For our cache. Has useful data structures (above and beyond key value) and depending on the benchmarks you read as fast as memcache.

ElasticSearch

For rich querying for clients’ data and to power searches within our client facing dashboards. We are very selective with the data that we put into ElasticSearch and in almost all cases have to enrich the queried results with data from Bigtable.

S3 & Cloudfront

S3 coupled with Cloudfront are unparalleled in static hosting capabilities. We host all Ravelin static files, including all dashboards on s3 fronted by Cloudfront configured with our TLS (SSL) certificates.

Key Management Service (GCP KMS and AWS KMS)

For storage of our certificates and other secrets.

OpenVPN / GCP Identity Aware Proxy (IAP)

For developer access into our infrastructure we use typically use OpenVPN with 2fa auth. Although, recently we have been testing IAP and slowing moving more internal dashboard to sit behind it, removing the need for the VPN.

Luigi

To automate the ML data pipeline and training, essentially our directed acyclic graph for the data science team.

In Memory Graph Database

Our graph queries sit in the operational flow and therefore has to traverse entire graphs and respond within a few milliseconds. Most existing graph databases are relatively slow therefore we had to build an in memory graph database from scratch.

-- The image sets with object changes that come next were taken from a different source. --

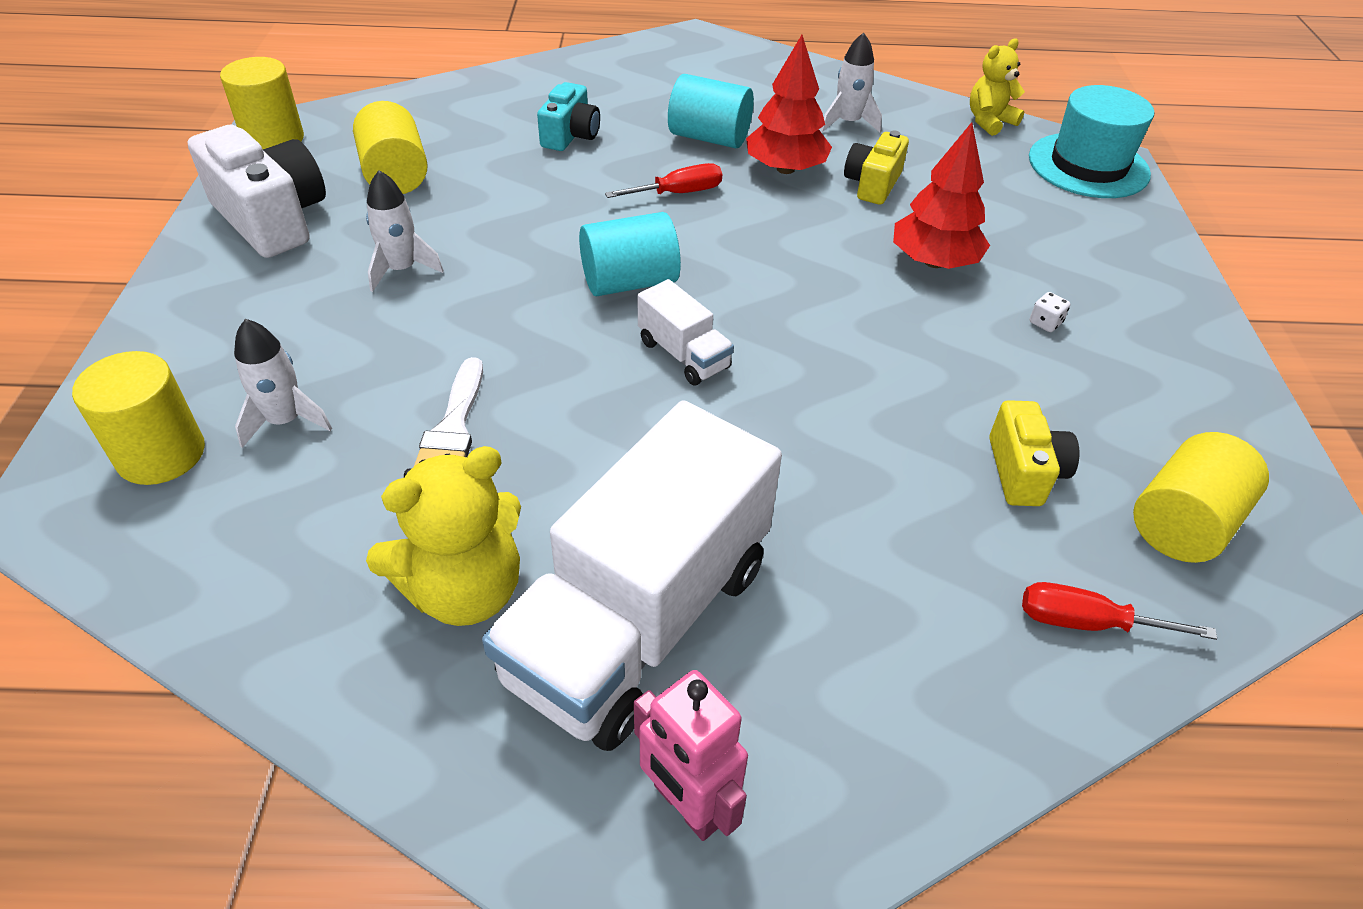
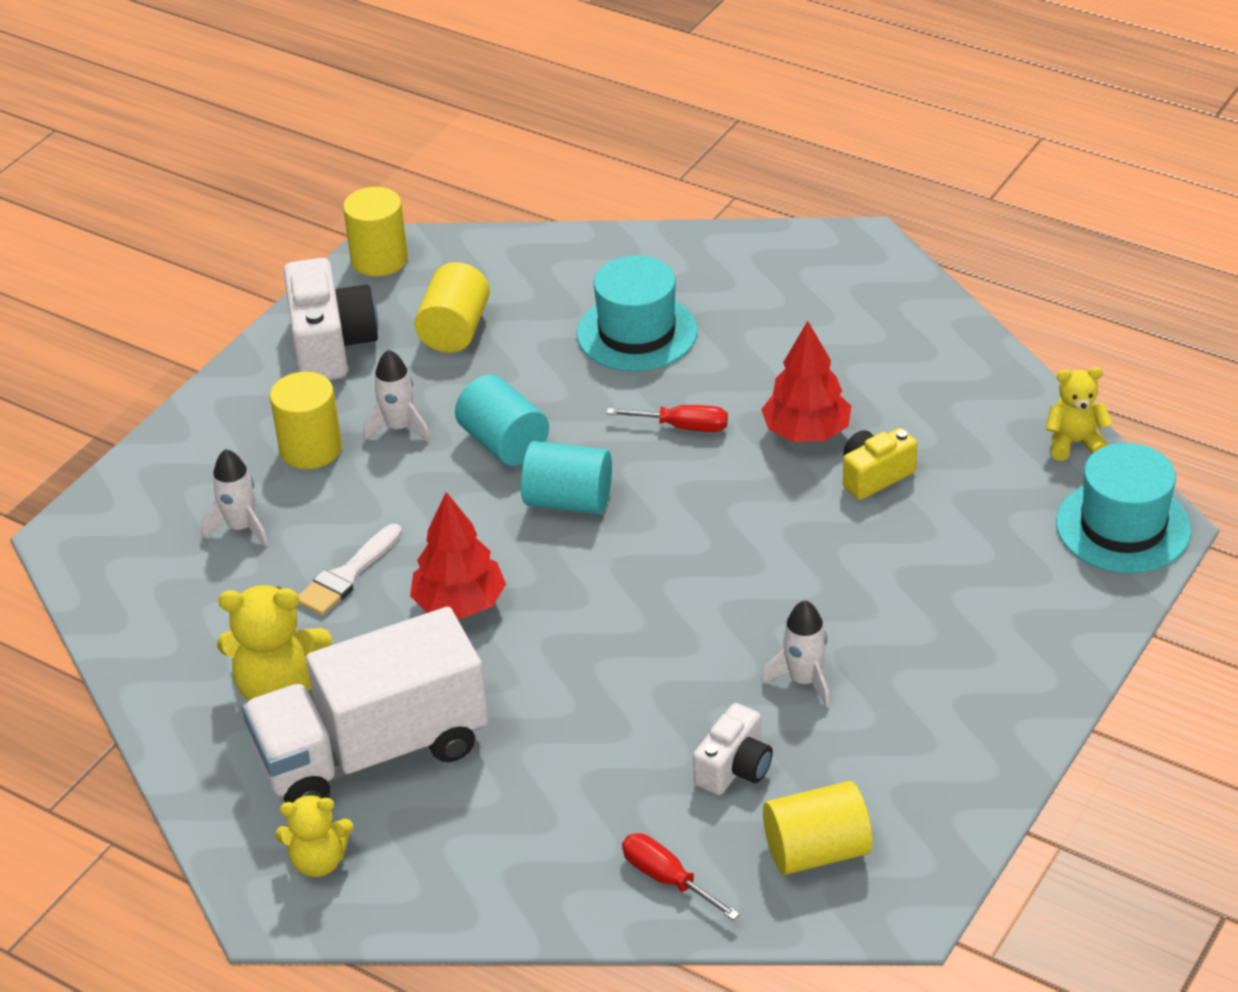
camera: 35 degrees right, 5 degrees down
(161, 454) = (151, 523): yellow cylinder -> yellow cylinder (311, 449)
(570, 136) = (637, 333): turquoise camera -> turquoise hat
(683, 355) = (558, 579): white truck -> none
(687, 805) = (319, 861): pink robot -> yellow teddy bear
(709, 138) = (765, 374): turquoise cylinder -> turquoise cylinder (504, 443)
(848, 123) = (921, 399): white rocket -> white rocket (804, 680)
(934, 262) = (850, 572): red tree -> red tree (459, 604)
(1024, 472) = (734, 768): yellow camera -> white camera
(1045, 323) = (889, 662): white dice -> none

JSON Schema -> Doc Generation

Keeping API documentation up-to-date is always a struggle. Therefore, directly tying the code to docs was essential. For developer.ravelin.com we autogenerate 90% of the copy and forms from our JSON Schemes.

Dashboards

Angular 1 & 2 with TypeScript.

Summary

It is nice to start from scratch and pick the right tool for the right job. It is not perfect and there will always be a long list of improvements; however, the technology stack scales well, is cost efficient and fulfils all the requirements.